Especially considering that picture of Troy’s body. Malice was right. There’s no one for me to marry to make amends now.
Vic’s laptop pings after an hour or so, and then there’s another wait as he decrypts that message as well. He turns the laptop so we can all see it, and there’s another picture right at the top.
At first, it’s hard to make out.
Something is burning, the flames bright, and the air thick with smoke. Whatever the building is—was—it’s being reduced to ashes now, the walls black and charred.
I’m confused for a second, but then I recognize the area, and I gasp sharply as it hits me.
It’s the guys’ warehouse. Their home. It’s burning to the ground.
Vic scrolls down to the message that goes with the photo, and Olivia has thrown his words right back at him, telling him he and his brothers should be careful who they start a war with.
Little slights can turn into grudges, and it doesn’t take much to fan the flames, she adds at the end.
I frown, turning that over in my head. What the guys did here couldn’t be considered a little slight. Not really. So clearly she’s talking about something else.
“The Donovans,” Vic murmurs before I can ask. “She got them to burn our place down.”
“What the fuck?” Malice scowls. “Why the fuck would they do that?”
“‘It doesn’t take much to fan the flames,’” Vic reads out loud.
“She probably offered them a good payday to take care of her dirty work for her. She knows enough about our business in Detroit to know that they’ve had a grudge against us, and she took advantage of that to recruit them for this job.
They were already pissed at us, so it probably didn’t take much. ”
“I can’t believe she’d do this,” I say, my throat going so tight that it’s hard to breathe. “That was your home. That was… she’s trying to take everything away.”
I glance around as I speak, expecting to see anguish and fury on the three faces around me.
But although all of the men look grim, their expressions haven’t changed much from before we opened X’s latest message.
They’re clearly pissed, but they’ve been pissed since the beginning.
Olivia wanted this to be a personal attack, but they aren’t rising to the bait like I would have thought.
“Don’t you care?” I ask them. “She burned down your home.

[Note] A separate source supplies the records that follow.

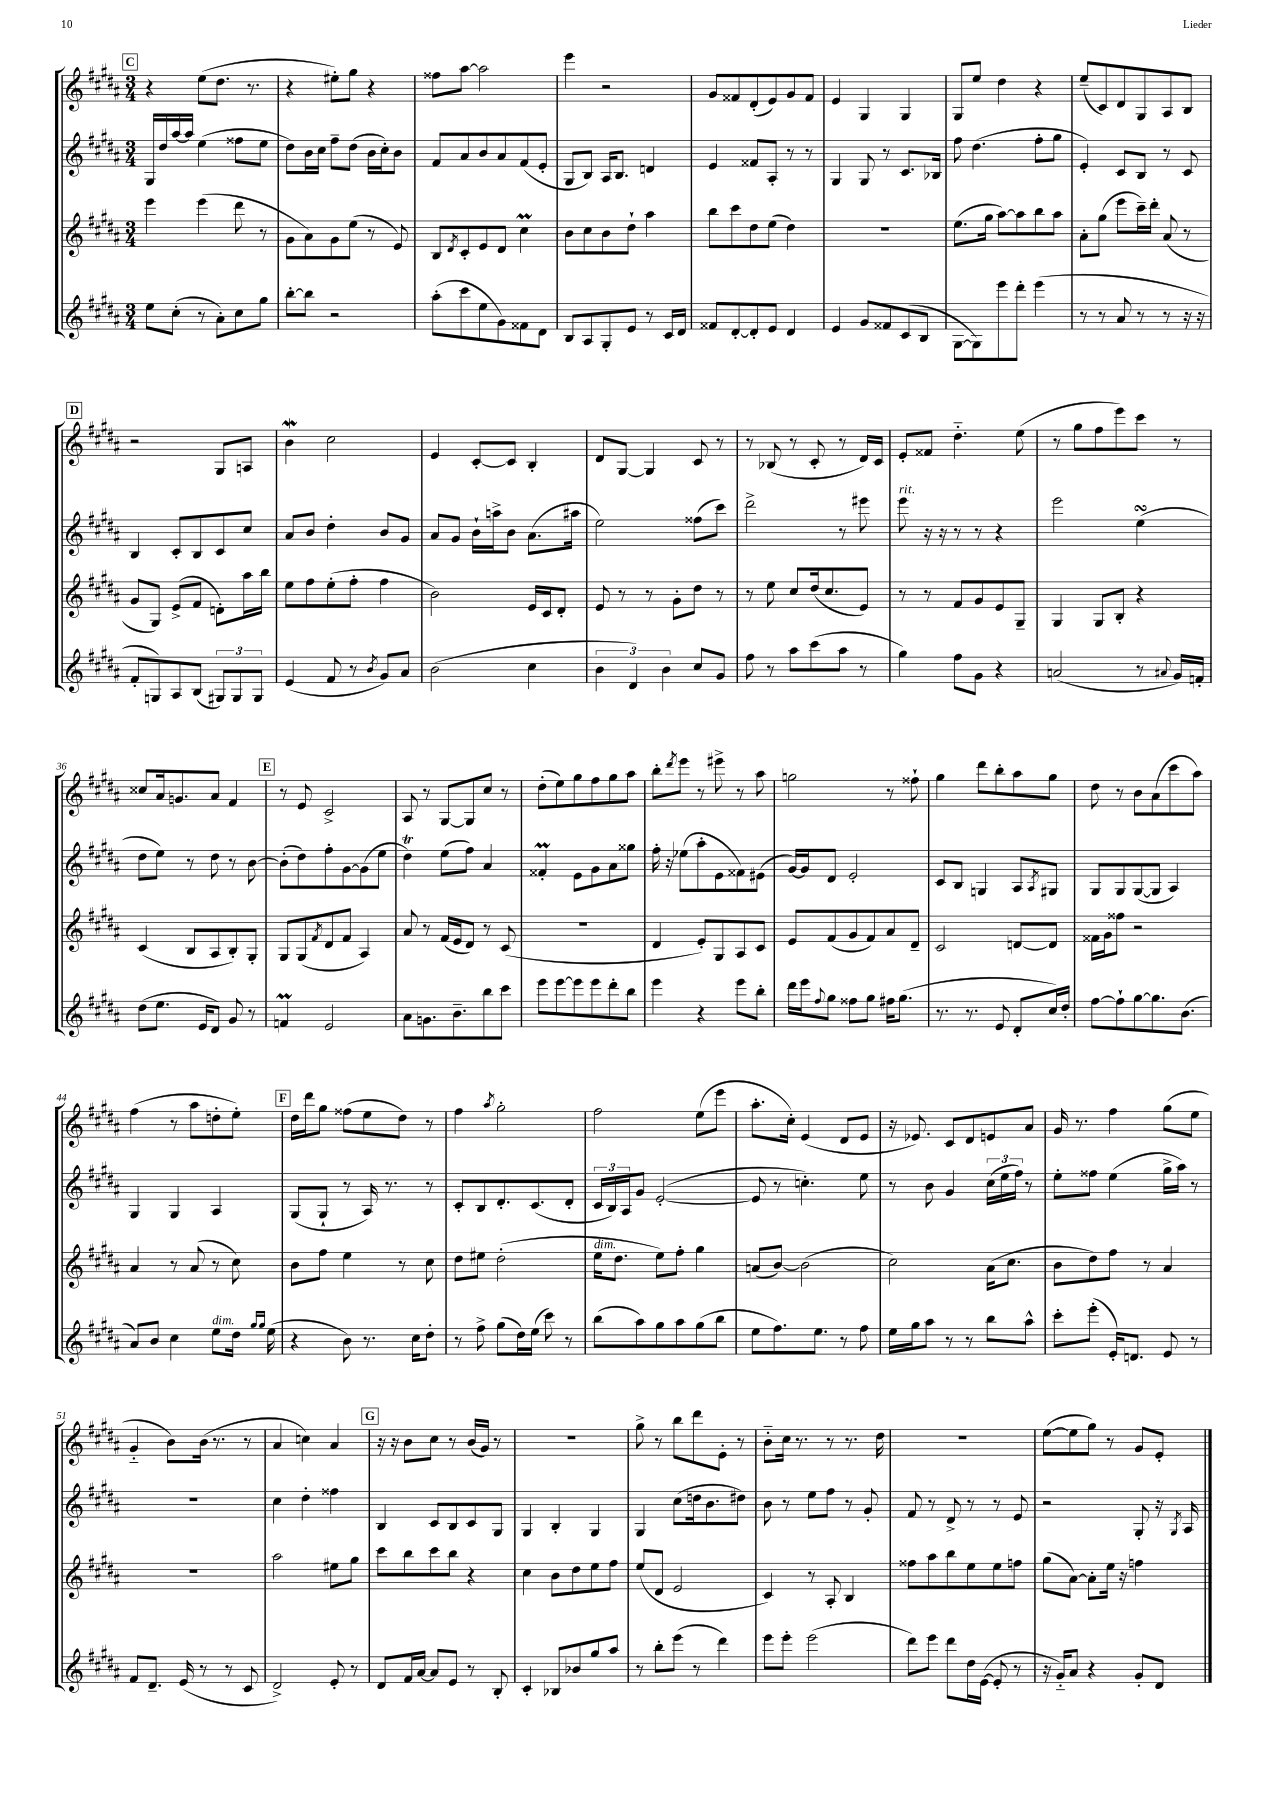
<<
\new StaffGroup <<
\new Staff = "s0" {
    \clef treble \key b \major \numericTimeSignature \time 3/4
    \mark \markup { \box "C" } r4 e''8( dis''8. r8. |
    r4 eis''8-.) gis''8 r4 |
    fisis''8 ais''8~ ais''2 |
    e'''4 r2 |
    gis'8 fisis'8 dis'8-.( e'8) gis'8 fisis'8 |
    e'4 gis4 gis4 |
    gis8 e''8 dis''4 r4 |
    e''8--( cis'8) dis'8 gis8 ais8 b8 |
    \mark \markup { \box "D" } r2 gis8 a8 |
    b'4\mordent cis''2 |
    e'4 cis'8~-. cis'8 b4-. |
    dis'8 gis8~ gis4 cis'8 r8 |
    r8 bes8( r8 cis'8-. r8 dis'16) cis'16 |
    e'8-. fisis'8 dis''4.-_ e''8( |
    r8 gis''8 fis''8 e'''8) cis'''8 r8 |
    cisis''8 ais'16 g'8. ais'8 fis'4 |
    \mark \markup { \box "E" } r8 e'8 cis'2-> |
    ais8 r8 gis8~ gis8 cis''8 r8 |
    dis''8-.( e''8) gis''8 fis''8 gis''8 ais''8 |
    b''8-. \acciaccatura { dis'''8 } e'''8 r8 eis'''8-> r8 ais''8 |
    g''2 r8 fisis''8-! |
    gis''4 dis'''8 b''8-. ais''8 gis''8 |
    dis''8 r8 b'8 ais'8( cis'''8 ais''8) |
    fis''4( r8 ais''8 d''8-. e''8-.) |
    \mark \markup { \box "F" } dis''16 dis'''16 gis''8 fisis''8( e''8 dis''8) r8 |
    fis''4 \acciaccatura { ais''8 } gis''2-. |
    fis''2 e''8( e'''8 |
    ais''8.-. cis''16-.) e'4( dis'8 e'8 |
    r16 ees'8.) cis'8 dis'8 e'8 ais'8 |
    gis'16 r8. fis''4 gis''8( e''8 |
    gis'4-_ b'8) b'16( r8. r8 |
    ais'4 c''4) ais'4 |
    \mark \markup { \box "G" } r16 r16 b'8 cis''8 r8 b'16( gis'16) r8 |
    R2. |
    gis''8-> r8 b''8 dis'''8 e'8-. r8 |
    b'8-_ cis''16 r8. r8 r8. dis''16 |
    R2. |
    e''8~( e''8 gis''8) r8 gis'8 e'8-. \bar "|." |
}
\new Staff = "s1" {
    \clef treble \key b \major \numericTimeSignature \time 3/4
    \mark \markup { \box "C" } gis16 dis''16 ais''16~ ais''16 e''4( fisis''8 e''8 |
    dis''8) b'16 cis''16 fis''8-- dis''8( b'16 cis''16-.) b'8 |
    fis'8 ais'8 b'8 ais'8 fis'8( e'8-. |
    gis8 b8) ais16 b8. d'4 |
    e'4 fisis'8 ais8-. r8 r8 |
    gis4 gis8 r8 cis'8. bes16 |
    fis''8 dis''4.( fis''8-. gis''8 |
    e'4-.) cis'8 b8 r8 cis'8 |
    \mark \markup { \box "D" } b4 cis'8-. b8 cis'8 cis''8 |
    ais'8 b'8 dis''4-. b'8 gis'8 |
    ais'8 gis'8 b'16-! a''16-> b'8 ais'8.( ais''16 |
    e''2) fisis''8( cis'''8) |
    dis'''2-> r8 eis'''8 |
    e'''8^\markup { \italic "rit." } r16 r16 r8 r8 r4 |
    e'''2 e''4\turn( |
    dis''8 e''8) r8 dis''8 r8 b'8~ |
    \mark \markup { \box "E" } b'8-.( dis''8) fis''8-. gis'8~ gis'8( e''8 |
    dis''4\trill) e''8( fis''8) ais'4 |
    fisis'4-.\prall e'8 gis'8 ais'8 gisis''8 |
    fis''16-. r16 ees''8( ais''8-. e'8 fisis'8) eis'8( |
    gis'16~) gis'16 dis'8 e'2-. |
    cis'8 b8 g4 ais8 \acciaccatura { ais8 } gis8 |
    gis8 gis8 gis8~( gis8 ais4) |
    gis4 gis4 ais4 |
    \mark \markup { \box "F" } gis8( gis8-! r8 ais16) r8. r8 |
    cis'8-. b8 dis'8.-. cis'8.( dis'8-. |
    \tuplet 3/2 { cis'16 b16) ais16 } gis'8 e'2~-.( |
    e'8 r8 c''4.-.) e''8 |
    r8 b'8 gis'4 \tuplet 3/2 { cis''16( e''16 fis''16) } r8 |
    e''8-. fisis''8 e''4( gis''16-> ais''16) r8 |
    R2. |
    cis''4 dis''4-. fisis''4 |
    \mark \markup { \box "G" } b4 cis'8 b8 cis'8 gis8 |
    gis4 b4-. gis4 |
    gis4 cis''8( d''16 b'8. dis''8) |
    b'8 r8 e''8 fis''8 r8 gis'8-. |
    fis'8 r8 dis'8-> r8 r8 e'8 |
    r2 gis8-. r16 \acciaccatura { gis8 } ais16 \bar "|." |
}
\new Staff = "s2" {
    \clef treble \key b \major \numericTimeSignature \time 3/4
    \mark \markup { \box "C" } e'''4 e'''4( dis'''8 r8 |
    gis'8 ais'8) gis'8 e''8( r8 e'8) |
    b8 \acciaccatura { dis'8 } cis'8-. e'8 dis'8 cis''4\prall |
    b'8 cis''8 b'8 dis''8-! ais''4 |
    b''8 cis'''8 dis''8 e''8( dis''4) |
    R2. |
    e''8.( gis''16 ais''8~) ais''8 b''8 ais''8 |
    ais'8-. gis''8( e'''8 cis'''16--) dis'''16-. ais'8( r8 |
    \mark \markup { \box "D" } gis'8 gis8) e'8->( fis'8 d'8-.) ais''16 b''16 |
    e''8 fis''8 e''8-.( fis''8-. fis''4 |
    b'2) e'16 cis'16 dis'8-. |
    e'8 r8 r8 gis'8-. dis''8 r8 |
    r8 e''8 cis''8 dis''16( cis''8. e'8) |
    r8 r8 fis'8 gis'8 e'8 gis8-- |
    gis4 gis8 b8-. r4 |
    cis'4( b8 ais8 b8-.) gis8-. |
    \mark \markup { \box "E" } gis8 gis8( \acciaccatura { fis'8 } dis'8 fis'8 ais4) |
    ais'8 r8 fis'16( e'16 dis'8) r8 cis'8( |
    R2. |
    dis'4 e'8-.) gis8 ais8 cis'8 |
    e'8 fis'8( gis'8 fis'8) ais'8 dis'8-- |
    cis'2 d'8~ d'8 |
    fisis'16 gis'16 fisis''8 r2 |
    ais'4 r8 ais'8( r8 cis''8) |
    \mark \markup { \box "F" } b'8 fis''8 e''4 r8 cis''8 |
    dis''8 eis''8 dis''2-.( |
    e''16^\markup { \italic "dim." } dis''8. e''8) fis''8-. gis''4 |
    a'8( b'8~) b'2( |
    cis''2) ais'16( cis''8. |
    b'8 dis''8) fis''8 r8 ais'4 |
    R2. |
    ais''2 eis''8 gis''8 |
    \mark \markup { \box "G" } cis'''8 b''8 cis'''8 b''8 r4 |
    cis''4 b'8 dis''8 e''8 fis''8 |
    e''8( dis'8 e'2 |
    cis'4) r8 ais8-. b4 |
    fisis''8 ais''8 b''8 e''8 e''8 f''8 |
    gis''8( ais'8~) ais'8-. e''16 r16 f''4 \bar "|." |
}
\new Staff = "s3" {
    \clef treble \key b \major \numericTimeSignature \time 3/4
    \mark \markup { \box "C" } e''8 cis''8-.( r8 ais'8-.) cis''8 gis''8 |
    b''8~-. b''8 r2 |
    ais''8-.( cis'''8 e''8 gis'8) fisis'8 dis'8 |
    b8 ais8 gis8-. e'8 r8 cis'16 dis'16 |
    fisis'8 dis'8~-. dis'8-. e'8 dis'4 |
    e'4 gis'8 fisis'8 cis'8( b8 |
    gis8~ gis8) e'''8 dis'''8-. e'''4( |
    r8 r8 ais'8 r8 r8 r16 r16 |
    \mark \markup { \box "D" } fis'8-. g8) ais8 b8( \tuplet 3/2 { gis8) gis8 gis8 } |
    e'4( fis'8 r8 \acciaccatura { b'8 } gis'8) ais'8 |
    b'2( cis''4 |
    \tuplet 3/2 { b'4 dis'4) b'4 } cis''8 gis'8 |
    fis''8 r8 ais''8 cis'''8( ais''8 r8 |
    gis''4) fis''8 gis'8 r4 |
    a'2( r8 \appoggiatura { ais'8 } gis'16) f'16-. |
    dis''8( e''8. e'16 dis'8) gis'8 r8 |
    \mark \markup { \box "E" } f'4\prall e'2 |
    ais'8 g'8. b'8.-- b''8 cis'''8 |
    e'''8 e'''8~ e'''8 e'''8 dis'''8-. b''8 |
    e'''4 r4 e'''8 b''8-. |
    dis'''16 e'''16 \appoggiatura { fis''8 } gis''8 fisis''8 gis''8 fis''16 gis''8.( |
    r8. r8. e'8 dis'8-. cis''16) dis''16-. |
    fis''8~ fis''8-! gis''8~ gis''8. b'8.( |
    ais'8) b'8 cis''4 e''8^\markup { \italic "dim." } dis''16 \grace { gis''16 gis''16 } e''16( |
    \mark \markup { \box "F" } r4 b'8) r8. cis''16 dis''8-. |
    r8 fis''8-> gis''8( dis''16) e''16( cis'''8) r8 |
    b''8( ais''8) gis''8 ais''8 gis''8( b''8 |
    e''8 fis''8.) e''8. r8 fis''8 |
    e''16 gis''16 ais''8 r8 r8 b''8 ais''8-^ |
    cis'''8-. e'''8-.( e'16-.) d'8. e'8 r8 |
    fis'8 dis'8.-- e'16( r8 r8 cis'8 |
    dis'2->) e'8-. r8 |
    \mark \markup { \box "G" } dis'8 fis'16 ais'16~ ais'8 e'8 r8 b8-. |
    cis'4-. bes8 bes'8 gis''8 ais''8 |
    r8 b''8-. e'''8( r8 dis'''4) |
    e'''8 e'''8-. e'''2( |
    dis'''8) e'''8 dis'''8 dis''16 e'16~( e'8-. r8 |
    r16 gis'16-_) ais'8 r4 gis'8-. dis'8 \bar "|." |
}
>>
>>
\layout { \context { \Score currentBarNumber = #21 } }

How can you be okay with this?”
Ransom shrugs, and when I blink at him in shock, he comes over and wraps an arm around me, trailing his fingers down the line of my jaw.
“We do care, angel,” he says. “It’s just that we expected this.
Maybe not this exact scenario, but something like it.
We may have left the warehouse in one piece when we headed out this morning, but we knew we were torching our old life.
First, we thought we were all running away together, and then we had to literally go snatch you from your wedding. We knew we could never go back there.”
He says it so calmly, like it’s no big deal, but that’s so far from the truth.
It’s a huge deal, and the enormity of it hits me in a tender place.
The three of them were willing to give up everything. Their home, their livelihood, their foothold in the city, all of it. For me. And they did it willingly. I never asked them to, and I couldn’t have ever even made myself think of asking, but they did it.
Maybe Malice is right. I can’t protect them by trying to run off and make deals behind their backs. But I can do my damnedest to protect them now, by staying by their sides and seeing this through.
“Okay,” I say, determination rising in me. “Then what’s our plan from here?”